Так, например, 31 июля 1915 г. в служебной записке Министерства иностранных дел было отмечено, что некий господин фон Бюрен от имени своих петербургских друзей распространил предложение приобрести в ходе преобразования крупнейшей газеты страны «Русское слово» в акционерное общество половину акций за полтора миллиона рублей и передоверить их какому-нибудь человеку с прогерманскими тенденциями{219}. В заметке от 16 января 1916 г. обращается внимание на то, что «акции крупной российской газеты “Новое время” перешли в руки еврейского консорциума», во главе которого стоит банкир Дмитрий Рубинштейн. «Рубинштейн, весьма умный человек, хотя довольно беспардонный», говорится в заметке, является доверенным лицом целого ряда представителей высшей аристократии и поддерживает тесные отношения с генерал-адьютантом царя. «Рубинштейн через доверенных лиц зондировал почву в Стокгольме, не интересуется ли Германия получением возможности влиять на российскую прессу» и опередить в этом прессу Антанты{220}.

24 января 1916 г. посол Люциус в донесении рейхсканцлеру Бетман-Гольвегу предлагает сделать наконец решительный шаг «для взятия под контроль российской прессы». Через живущего в Стокгольме, а ранее действовавшего в Петербурге банкира Бокельмана, пишет Люциус, следует постараться «подобраться к быстро разбогатевшему Рубинштейну, который… приобрел солидную долю акций “Нового времени”». Другой частью, по его словам, владеет Русско-Азиатский банк[45]. Обе группы «сходятся пока только в том, что нападки на евреев следует прекратить». Таким образом, можно «создать газетный трест, в который в качестве основных газет вошли бы “Новое время” и “Русское слово”». Следует ожидать, указывает Люциус, «что тенденция этого треста будет ориентированной на заключение мира»{221}.

Параллельно усилиям Министерства иностранных дел группа немецких представителей тяжелой индустрии из окружения Гуго Стиннеса, действовавшая под прикрытием командования военно-морского флота во главе с Тирпицем, предпринимала попытки при помощи жившего в Стокгольме секретаря бывшего российского премьер-министра Витте, Иосифа Колышко, прощупать возможности заключения сепаратного мира и, в свою очередь, внедриться в российскую прессу.

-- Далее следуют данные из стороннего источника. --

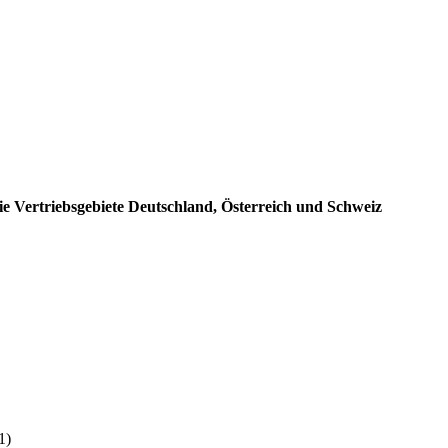
e Vertriebsgebiete Deutschland, Österreich und Schweiz
:
1)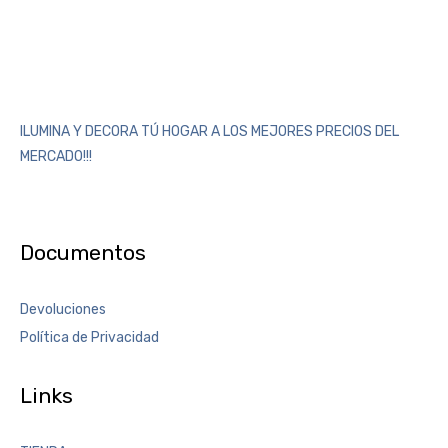
ILUMINA Y DECORA TÚ HOGAR A LOS MEJORES PRECIOS DEL
MERCADO!!!
Documentos
Devoluciones
Política de Privacidad
Links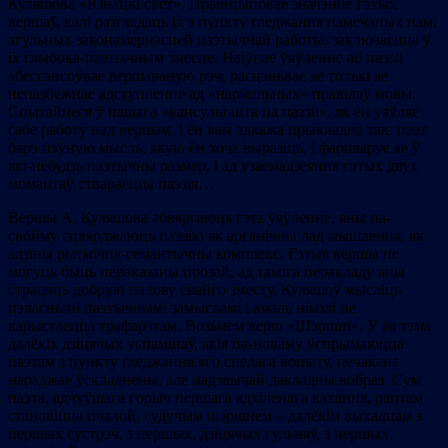
Куляшова «Юнацкі свет». Прынцыповае значэнне гэтых
вершаў, калі разглядаць іх з пункту гледжання намечаных намі
агульных законамернасцей паэтычнай работы, заключаецца ў
іх глыбока-паэтычным змесце. Наіўнае ўяўленне аб паэзіі
абессэнсоўвае вершаваную рэч, расцэньвае яе толькі яе
непазбежнае адступленне ад «нармальных» правілаў мовы.
Спытайцеся ў нашага «кансультанта па паэзіі», як ён уяўляе
сабе работу над вершам, і ён вам адкажа прыкладна так: паэт
бярэ пэўную мысль, якую ён хоча выразіць, і фаршыруе яе ў
які-небудзь паэтычны размер, і ад узаемадзеяння гэтых двух
момантаў ствараецца паэзія…
Вершы А. Куляшова абвяргаюць гэта ўяўленне, яны па-
свойму сцвярджаюць паэзію як арганічны лад мышлення, як
адзіны рытмічна-семантычны комплекс. Гэтыя вершы не
могуць быць пераказаны прозай, ад такога перакладу яны
страцяць добрую палову свайго зместу. Куляшоў мысліць
цэласнымі паэтычнымі замысламі і амаль ніколі не
карыстаецца трафарэтам. Возьмем верш «Шэршні». У ім тэма
далёкіх дзіцячых успамінаў, якія па-новаму ўспрымаюцца
паэтам з пункту гледжання яго спелага вопыту, нечакана
нараджае ўскладнены, але надзвычай дакладны вобраз. Сум
паэта, адчуўшага горыч першага адхіленага кахання, раптам
становіцца пчалой, гудучым шэршнем – далёкім выхадцам з
першых сустрэч, з першых, дзіцячых гульняў, з першых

Целью зондирования, проводимого «мальчиком Стиннесом»[46], если верна предостерегающая заметка статс-секретаря фон Ягова, было «a tout prix»[47] добиться «союза с Россией», чтобы, используя корыстные экспансионистские интересы промышленников, вовлечь рейх «в непреодолимые противоречия в отношениях с Англией (Бельгия)» и таким образом «добиться finis Britanniae[48]»{222}.

В декабре 1916 г. Колышко доложил, что его близкий друг стал министром в новом правительстве Штюрмера. «Обработку» основателя «Русского слова», короля прессы Ивана Сытина, он хочет лично взять на себя. Половина необходимых средств (из полумиллиона), по словам Колышко, была уже переведена в Россию. Характерно в этом сообщении, насколько антисемитская неприязнь у обеих сторон совпала с ненавистью к либеральным, ориентированным на Запад думским кругам, — например, докладывал Стиннес, все его русские связники едины во мнении, «что царь воспользуется первым удобным случаем, чтобы отомстить за оскорбление, нанесенное ему евреем Милюковым»[49]. Колышко, в свою очередь, допускал, что дружба «военной партии, ставшей более воинственной, с одержимыми войной евреями кадетами», вскоре «закончится колоссальным еврейским погромом»{223}. Фантазии такого рода, то в форме озабоченности, то в форме пожеланий, пронизывают многие тексты военного периода, и не только (как это было позднее с Паке) в год революции — 1917-й.